WORK TO COMPLETE:
Which lines of the material below contain the word "label"? Pull out each one, treating uppercase and lowercase as different.

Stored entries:
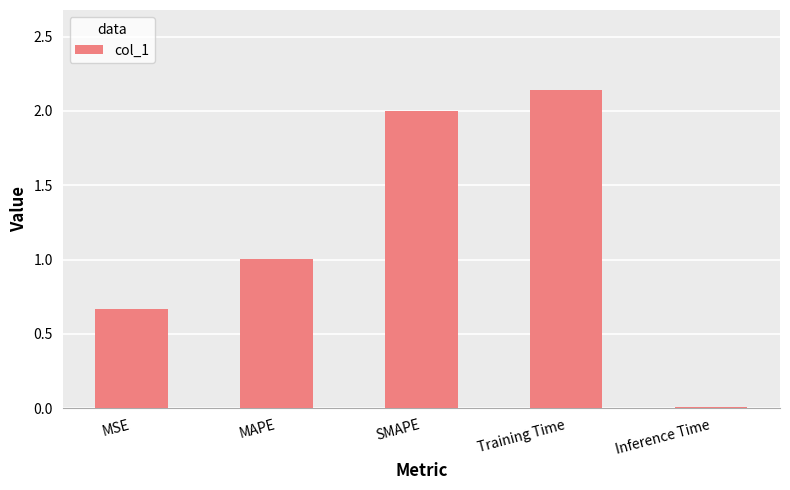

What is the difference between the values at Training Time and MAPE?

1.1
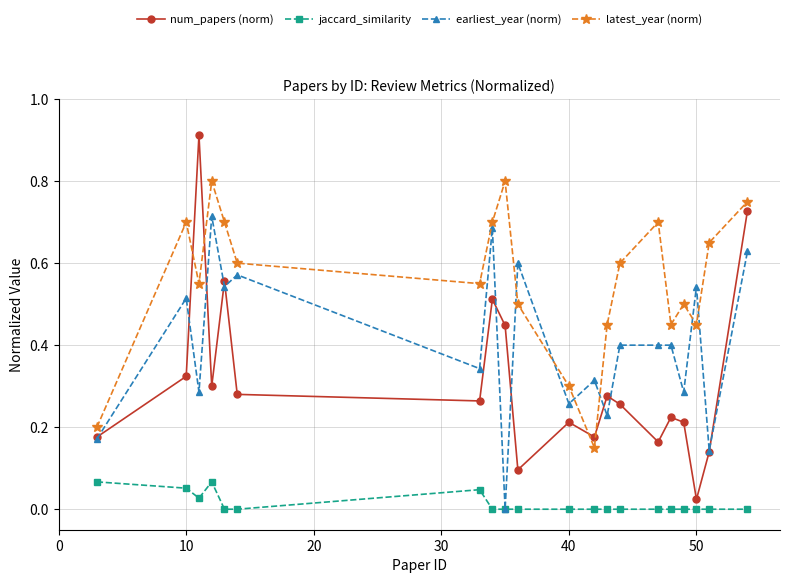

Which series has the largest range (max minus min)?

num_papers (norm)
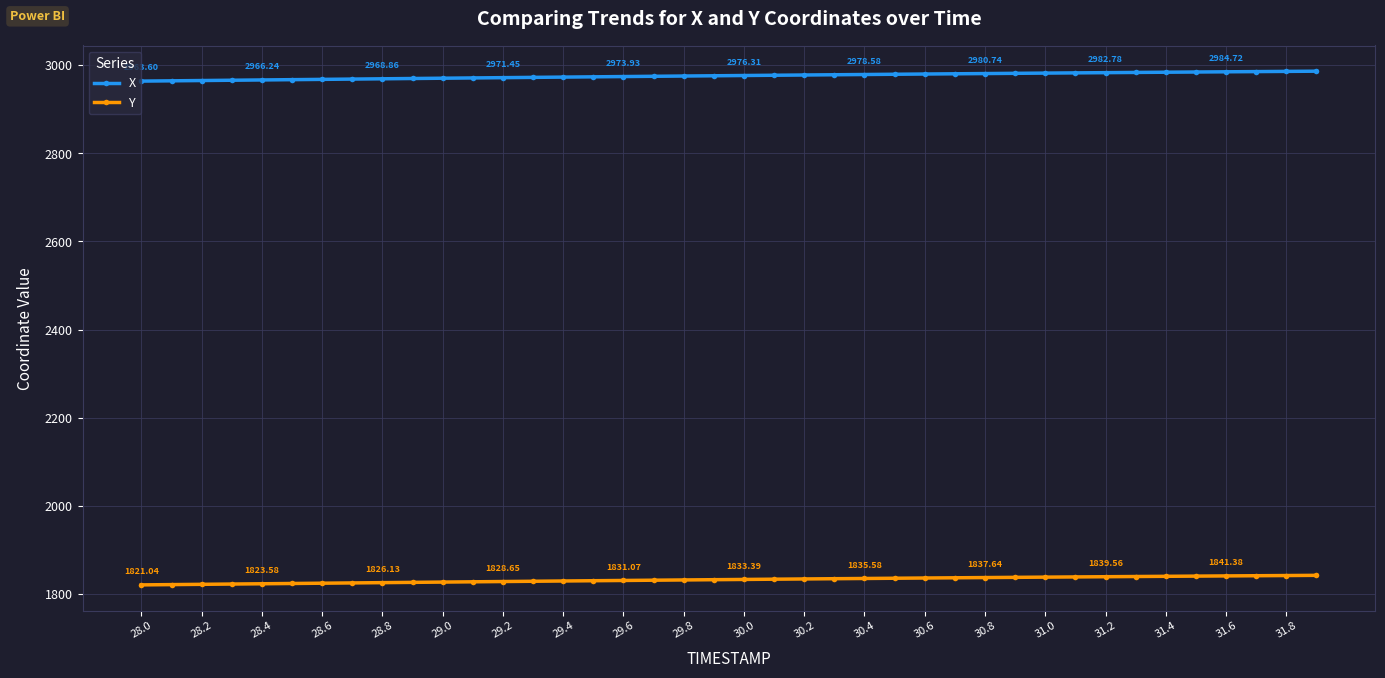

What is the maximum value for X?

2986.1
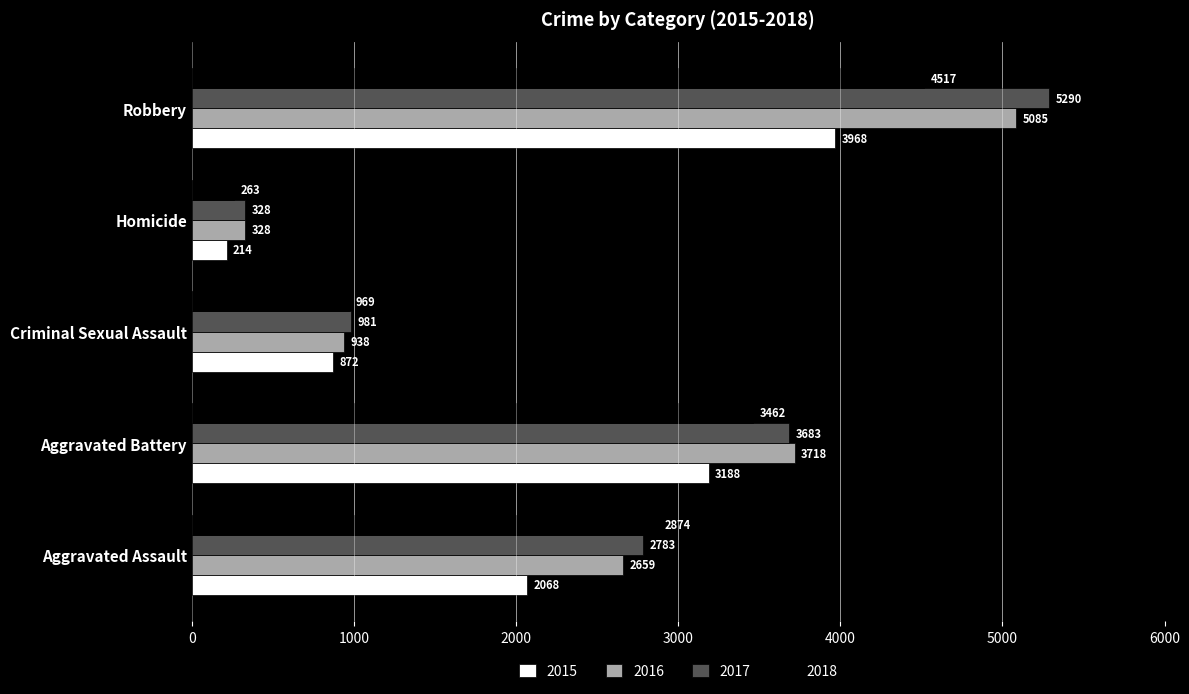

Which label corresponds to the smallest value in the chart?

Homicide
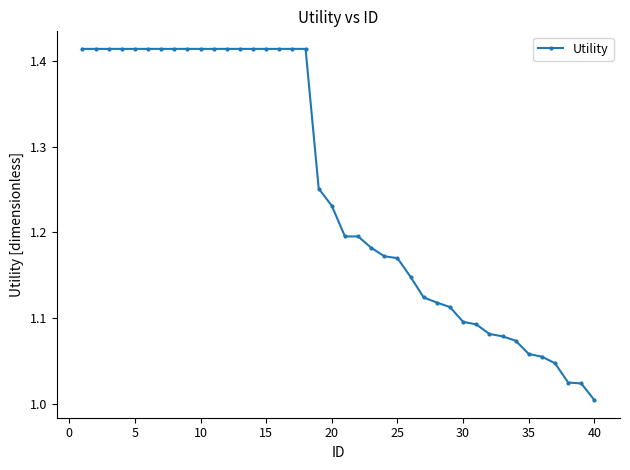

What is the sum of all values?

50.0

---

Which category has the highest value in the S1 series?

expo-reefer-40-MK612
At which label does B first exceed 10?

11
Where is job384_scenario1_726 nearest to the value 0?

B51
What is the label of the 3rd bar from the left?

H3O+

ANSWER FOR THIS EXERCISE:
Which label corresponds to the smallest value in the chart?
At which label does B first exceed 10?
What is the label of the 3rd bar from the left?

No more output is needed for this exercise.